** START OF INPUT DATA **

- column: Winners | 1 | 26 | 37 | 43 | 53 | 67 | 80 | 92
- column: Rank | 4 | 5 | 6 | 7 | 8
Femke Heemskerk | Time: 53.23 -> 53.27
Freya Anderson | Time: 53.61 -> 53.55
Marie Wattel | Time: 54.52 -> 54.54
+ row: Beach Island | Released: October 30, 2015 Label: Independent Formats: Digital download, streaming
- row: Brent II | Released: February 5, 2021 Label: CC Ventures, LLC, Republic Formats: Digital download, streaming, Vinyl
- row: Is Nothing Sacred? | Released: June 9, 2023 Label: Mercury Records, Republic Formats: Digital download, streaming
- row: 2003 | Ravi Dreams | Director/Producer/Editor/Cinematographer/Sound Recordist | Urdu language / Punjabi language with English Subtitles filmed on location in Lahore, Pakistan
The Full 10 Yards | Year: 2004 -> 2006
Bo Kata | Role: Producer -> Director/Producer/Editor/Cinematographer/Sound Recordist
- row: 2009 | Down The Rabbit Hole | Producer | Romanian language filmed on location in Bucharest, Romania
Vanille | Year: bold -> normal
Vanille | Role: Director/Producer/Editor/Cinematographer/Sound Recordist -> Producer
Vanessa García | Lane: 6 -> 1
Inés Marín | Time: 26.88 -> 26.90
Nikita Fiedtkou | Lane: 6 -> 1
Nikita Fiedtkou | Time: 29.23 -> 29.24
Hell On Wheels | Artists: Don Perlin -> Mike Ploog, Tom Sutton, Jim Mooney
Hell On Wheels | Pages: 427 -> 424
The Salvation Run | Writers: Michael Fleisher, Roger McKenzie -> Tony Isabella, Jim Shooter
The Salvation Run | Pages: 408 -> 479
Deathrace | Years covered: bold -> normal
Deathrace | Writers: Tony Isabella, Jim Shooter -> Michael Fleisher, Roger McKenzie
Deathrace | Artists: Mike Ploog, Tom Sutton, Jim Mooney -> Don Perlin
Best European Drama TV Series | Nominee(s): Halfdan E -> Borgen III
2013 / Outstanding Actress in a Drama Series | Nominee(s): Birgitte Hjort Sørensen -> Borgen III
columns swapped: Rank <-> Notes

** END OF INPUT DATA **

__GIVEN EXERCISE__
Write out every line from the beginning of the records down to the line containing "Deathrace | Years covered: bold -> normal", including that line, without altering anything.

__RESULT FOR THIS TASK__
- column: Winners | 1 | 26 | 37 | 43 | 53 | 67 | 80 | 92
- column: Rank | 4 | 5 | 6 | 7 | 8
Femke Heemskerk | Time: 53.23 -> 53.27
Freya Anderson | Time: 53.61 -> 53.55
Marie Wattel | Time: 54.52 -> 54.54
+ row: Beach Island | Released: October 30, 2015 Label: Independent Formats: Digital download, streaming
- row: Brent II | Released: February 5, 2021 Label: CC Ventures, LLC, Republic Formats: Digital download, streaming, Vinyl
- row: Is Nothing Sacred? | Released: June 9, 2023 Label: Mercury Records, Republic Formats: Digital download, streaming
- row: 2003 | Ravi Dreams | Director/Producer/Editor/Cinematographer/Sound Recordist | Urdu language / Punjabi language with English Subtitles filmed on location in Lahore, Pakistan
The Full 10 Yards | Year: 2004 -> 2006
Bo Kata | Role: Producer -> Director/Producer/Editor/Cinematographer/Sound Recordist
- row: 2009 | Down The Rabbit Hole | Producer | Romanian language filmed on location in Bucharest, Romania
Vanille | Year: bold -> normal
Vanille | Role: Director/Producer/Editor/Cinematographer/Sound Recordist -> Producer
Vanessa García | Lane: 6 -> 1
Inés Marín | Time: 26.88 -> 26.90
Nikita Fiedtkou | Lane: 6 -> 1
Nikita Fiedtkou | Time: 29.23 -> 29.24
Hell On Wheels | Artists: Don Perlin -> Mike Ploog, Tom Sutton, Jim Mooney
Hell On Wheels | Pages: 427 -> 424
The Salvation Run | Writers: Michael Fleisher, Roger McKenzie -> Tony Isabella, Jim Shooter
The Salvation Run | Pages: 408 -> 479
Deathrace | Years covered: bold -> normal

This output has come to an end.